Selon Barlamane, qui rapporte des données de l'Union russe des céréales (RZS), les expéditions de blé russe vers le Maroc ont chuté de manière spectaculaire : elles sont passées de 60 000 tonnes à seulement 5 000 tonnes en l'espace d'un an, pour les dix premiers jours d'août. C'est une division par douze.

Cette chute n'est pas propre au Maroc. Elle s'explique par des difficultés en Russie même : des problèmes de navigation et des dommages dans les ports de la mer d'Azov et de la mer Noire ont freiné les exportations céréalières russes. Au total, les ventes de céréales russes ont été divisées par 2,5 entre le 1er et le 20 août, par rapport à l'année dernière.

Concrètement, cela signifie que la Russie, l'un des plus grands exportateurs de blé au monde, a expédié beaucoup moins de céréales qu'à l'habitude. Les livraisons de blé ont été divisées par 2,6, celles d'orge par 2,9, et celles de maïs par 1,7.

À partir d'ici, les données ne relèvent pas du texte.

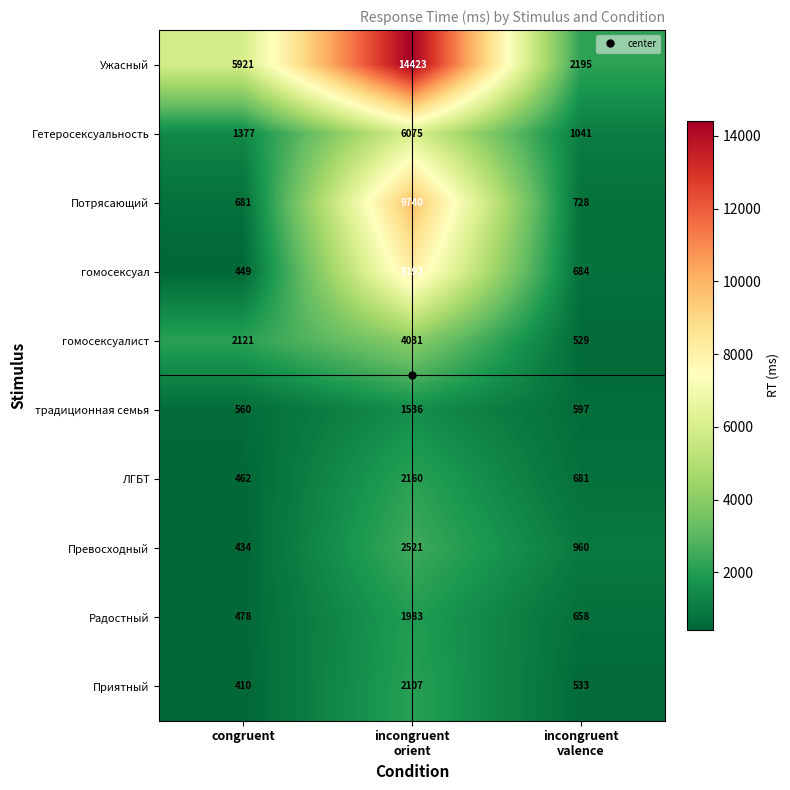

The Потрясающий series shows 897 at congruent. True or false?

False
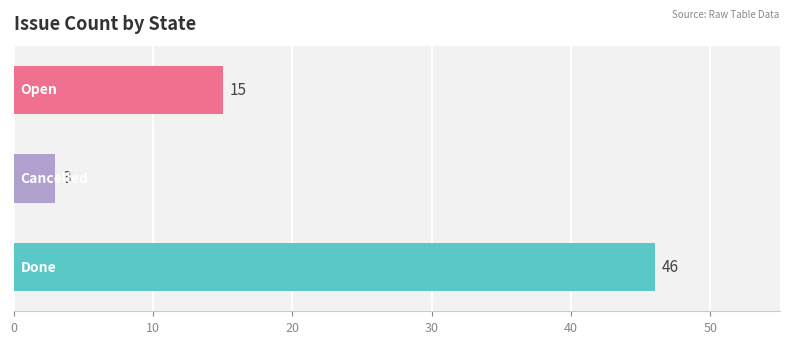

Reading bottom to top, what are all the values shown in this chart?

46	3	15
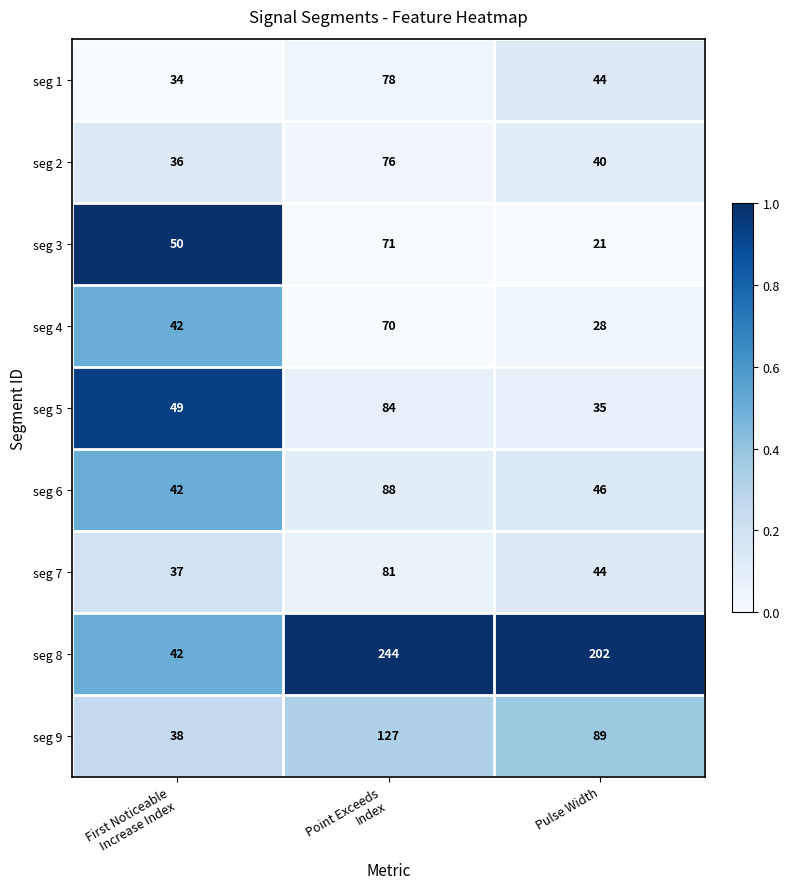

Is the value of seg 2 at Pulse Width greater than the value of seg 8 at Pulse Width?

No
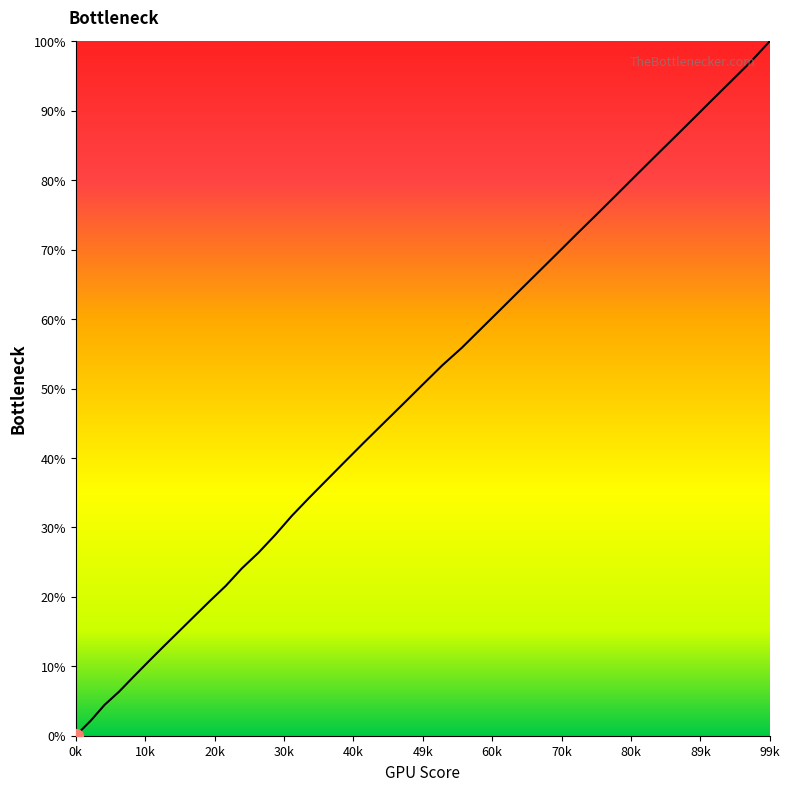

How many lines are shown in the chart?

1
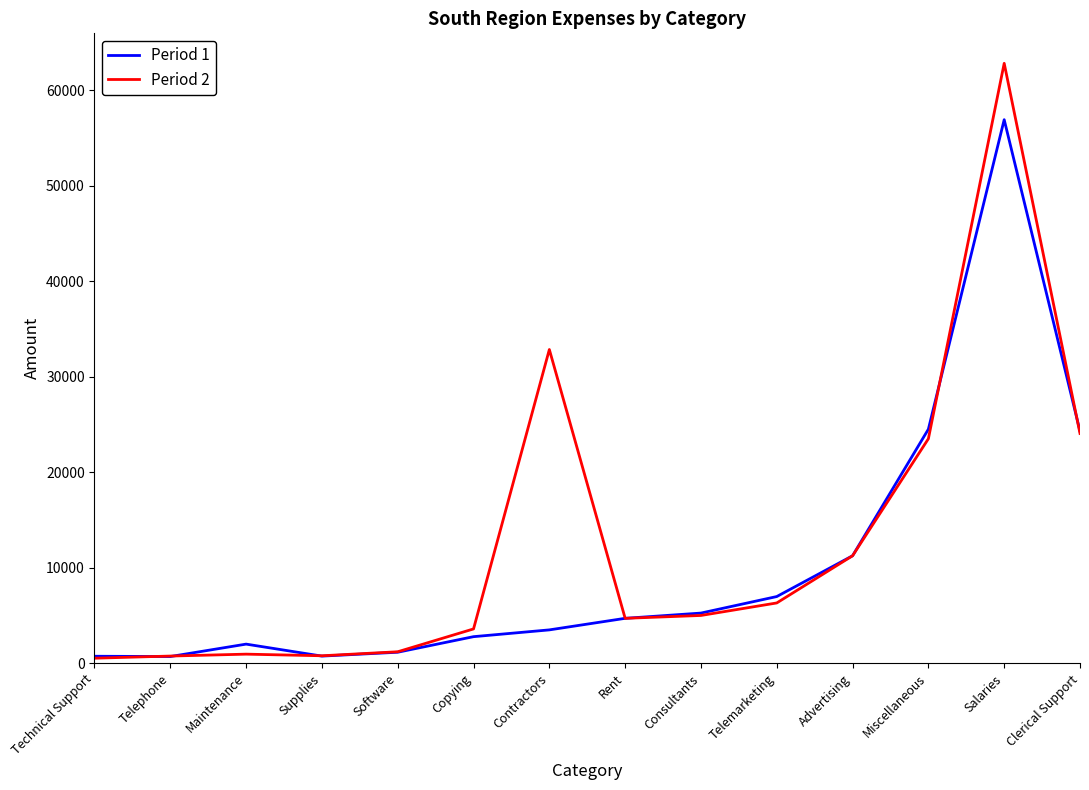

True or false: Period 1 has a value of 2177 at Rent.

False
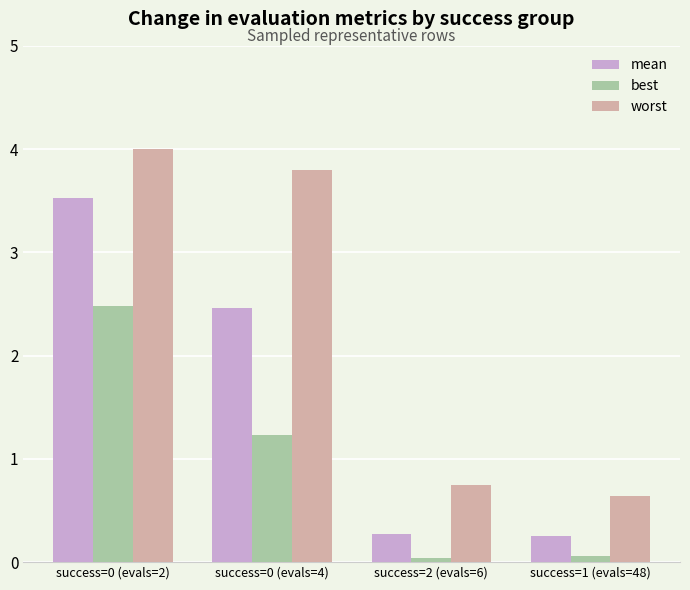

What position from the left is success=1 (evals=48)?

4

Pour le Maroc, qui importe une grande partie de son blé, cette réduction est un signal d'alerte. Le pays pourrait devoir se tourner vers d'autres fournisseurs, comme la France ou l'Argentine, ou faire face à une hausse des prix sur le marché mondial. La directrice du département analytique de la RZS, Elena Tiourina, reste toutefois confiante : le potentiel d'exportation russe pour la campagne actuelle est jugé "bon", et les pertes pourraient être compensées plus tard dans l'année.

En attendant, les autorités marocaines surveillent de près la situation, car la flambée des prix des céréales a souvent des répercussions sur le pouvoir d'achat des ménages.